She paused, with a lightning review of such a lie and its efficacy.

“Yes,” she said in a low voice, her shamed eyes dropping from his. “I think—it is—a touch of fever.” Then in a tone which did not realise its own despair, “I cannot rouse him!”

He stepped back with a long breath, and turned his face from her for a minute, as if listening to something afar off. She heard his chest rise and fall with an extra sense that was not hearing, and realised that he understood. All the sting and shame that had gone before seemed to be nothing in comparison to that moment. He knew, and he was a hard man who gave no second chances. Alaric Lewin was a failure to his judgment; not because he had got drunk on a hot night, which was nothing, but because he was useless in an emergency. The cause was little to a mind like Gregory’s, but the weakness that might fail him again was unforgivable. He had the reputation of sweeping such men from his path as useless, without enmity, but without pity. The hopelessness of it all!

Suddenly she heard him speaking, and the whispering voice had a new kindness; he spoke gently, as if to some small frail thing that must not be hurt.

“Never mind—don’t try and wake him. I’ll go myself. Don’t worry. Go to bed and rest. It will be all right.”
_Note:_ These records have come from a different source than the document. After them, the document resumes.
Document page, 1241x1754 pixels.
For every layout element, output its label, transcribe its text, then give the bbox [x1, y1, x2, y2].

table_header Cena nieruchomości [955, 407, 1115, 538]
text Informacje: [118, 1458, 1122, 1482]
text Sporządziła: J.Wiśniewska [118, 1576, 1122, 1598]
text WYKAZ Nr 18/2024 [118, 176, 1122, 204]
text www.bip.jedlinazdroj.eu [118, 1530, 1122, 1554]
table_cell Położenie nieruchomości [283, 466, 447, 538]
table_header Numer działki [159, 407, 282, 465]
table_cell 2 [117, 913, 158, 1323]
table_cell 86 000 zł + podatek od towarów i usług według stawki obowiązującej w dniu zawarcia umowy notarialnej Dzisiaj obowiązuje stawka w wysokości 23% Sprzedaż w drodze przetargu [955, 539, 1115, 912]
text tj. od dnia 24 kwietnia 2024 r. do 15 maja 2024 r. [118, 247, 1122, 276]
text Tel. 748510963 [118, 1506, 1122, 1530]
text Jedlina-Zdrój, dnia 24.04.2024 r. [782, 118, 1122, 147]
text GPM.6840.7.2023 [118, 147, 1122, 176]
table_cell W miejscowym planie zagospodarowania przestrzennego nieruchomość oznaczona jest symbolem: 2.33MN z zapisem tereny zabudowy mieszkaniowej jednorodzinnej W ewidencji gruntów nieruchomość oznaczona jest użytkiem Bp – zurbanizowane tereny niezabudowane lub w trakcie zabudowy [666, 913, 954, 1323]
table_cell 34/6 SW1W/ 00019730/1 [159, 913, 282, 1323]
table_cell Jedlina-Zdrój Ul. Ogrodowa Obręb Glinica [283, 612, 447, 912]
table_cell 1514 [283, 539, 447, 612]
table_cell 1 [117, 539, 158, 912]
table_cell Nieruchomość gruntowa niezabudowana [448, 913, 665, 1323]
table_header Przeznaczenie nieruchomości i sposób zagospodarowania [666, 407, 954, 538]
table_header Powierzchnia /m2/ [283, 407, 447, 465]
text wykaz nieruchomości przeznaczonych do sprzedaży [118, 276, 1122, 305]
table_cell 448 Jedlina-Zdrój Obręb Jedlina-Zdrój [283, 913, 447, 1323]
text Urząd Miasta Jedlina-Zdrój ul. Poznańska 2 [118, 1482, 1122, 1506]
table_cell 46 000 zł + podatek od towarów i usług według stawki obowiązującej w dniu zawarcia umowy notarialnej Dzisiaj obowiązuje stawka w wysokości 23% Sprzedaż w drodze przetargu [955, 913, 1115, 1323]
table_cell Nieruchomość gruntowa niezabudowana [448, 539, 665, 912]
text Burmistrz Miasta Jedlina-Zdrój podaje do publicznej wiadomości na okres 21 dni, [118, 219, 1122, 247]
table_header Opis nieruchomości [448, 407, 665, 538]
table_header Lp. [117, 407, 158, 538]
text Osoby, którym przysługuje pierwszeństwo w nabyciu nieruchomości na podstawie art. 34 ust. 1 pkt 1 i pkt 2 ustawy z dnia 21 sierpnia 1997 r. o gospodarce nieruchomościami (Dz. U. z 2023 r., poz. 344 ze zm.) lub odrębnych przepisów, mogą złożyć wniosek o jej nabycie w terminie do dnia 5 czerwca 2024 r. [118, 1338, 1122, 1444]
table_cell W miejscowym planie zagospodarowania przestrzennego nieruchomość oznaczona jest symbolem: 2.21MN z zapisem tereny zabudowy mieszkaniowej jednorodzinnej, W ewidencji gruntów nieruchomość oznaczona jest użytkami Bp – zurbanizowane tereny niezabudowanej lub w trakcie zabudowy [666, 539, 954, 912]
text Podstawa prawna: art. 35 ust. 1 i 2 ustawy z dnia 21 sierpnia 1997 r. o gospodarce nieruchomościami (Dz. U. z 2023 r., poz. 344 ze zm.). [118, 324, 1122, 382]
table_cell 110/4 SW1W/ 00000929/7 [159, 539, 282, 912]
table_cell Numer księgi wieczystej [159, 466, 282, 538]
He laid a large hand on her shoulder, as if to impress the words; she hardly noticed the action, but felt a dull surprise when he as quickly drew it back. The man was nothing to her, but a sudden glow of comfort sprang up in her heart at his last sentence. If he said it would be all right, he meant his own coadjutancy to make it so. She felt the power of his will, but not of his manhood, and her face was broken into softness as she turned it to him in farewell, and opened the door for his hasty departure.

“Good-night,” he repeated. “Don’t worry; go to bed yourself, and be quite easy. I am so sorry to have roused you.” There was a touch of mastery in his voice, as if he had taken possession of the situation to heal her physical and mental weariness. She rested on it unconsciously, with the woman’s craving for the strong man who shall not fail her. And Ally, alas, had failed!

As Gregory swung back along the stoep he looked down, consciously this time, at the sleeping Arabs, and there was interest and a secret sympathy in his heart. For the touch of the Eternal Feminine was on him, and he remembered that to love a woman was a goodly thing. His footsteps died away into the darkness of the garden, to the gate where he had tied his pony, and then after a pause came the sound of galloping hoofs as he rode off on his own errand. Mrs. Lewin heard it as she stood at the open shutters of her own window, for she had mechanically gone back to her room, and leaned there conscious of nothing but a horrible reaction from the tensity of the past few minutes. With a primeval instinct she turned from the shelter which civilisation has raised over men’s heads to the healing of the outside world, for she had a restless craving to get away from the confinement of the house and the ugly thing of which she knew in the next room.

The night was quick with fireflies, and the air was soft and warm to touch. Some winged thing sailed lazily by and made her start by the whirr of its heavy body close to her hair—a giant moth it seemed, with a barrel-like body and wings like a dragon-fly’s. Down below on the stoep the Arabs lay asleep.... She pressed her hands over her wakeful eyes and tried not to sob, schooling herself because she was a woman—not a child who cries away the bitterness over a broken toy. This was more serious than a toy, and yet it seemed just like an old unreasonable nursery grief, that fretted for a thing it had endowed with spurious life.

She must begin and love all over again. There was no stronger nature above her to look up to and lean on in fancy, even though she guided by her brighter wits and keener vitality. She had cheated herself happily in thinking that Ally was really the moving spirit in their married life, and that he had a reserve of strength upon which she could lean in an emergency. He was nothing but a weak man, who must be shielded before the world, and watched and helped with tenderest care, but never more looked up to at quite the same height. No one should know or guess that he had so fallen; she would not even have to make excuses for him, she would manage so cleverly, for that was her new phase of wifehood. Even as the thought crossed her mind she turned her head nervously and listened, fancying that the servants were awake and coming to ask who her late visitor had been. If she could only keep it from them till the morning, things would look more natural. Captain Lewin had slept in the dressing-room not to awaken her—he had thrown the mattress on the floor and lay there in hope of greater coolness. There was more draught on the floor—at least she could make it appear so. She went over the details in feverish haste, shielding and managing already with a woman’s tragic skill. But that it should have to be so!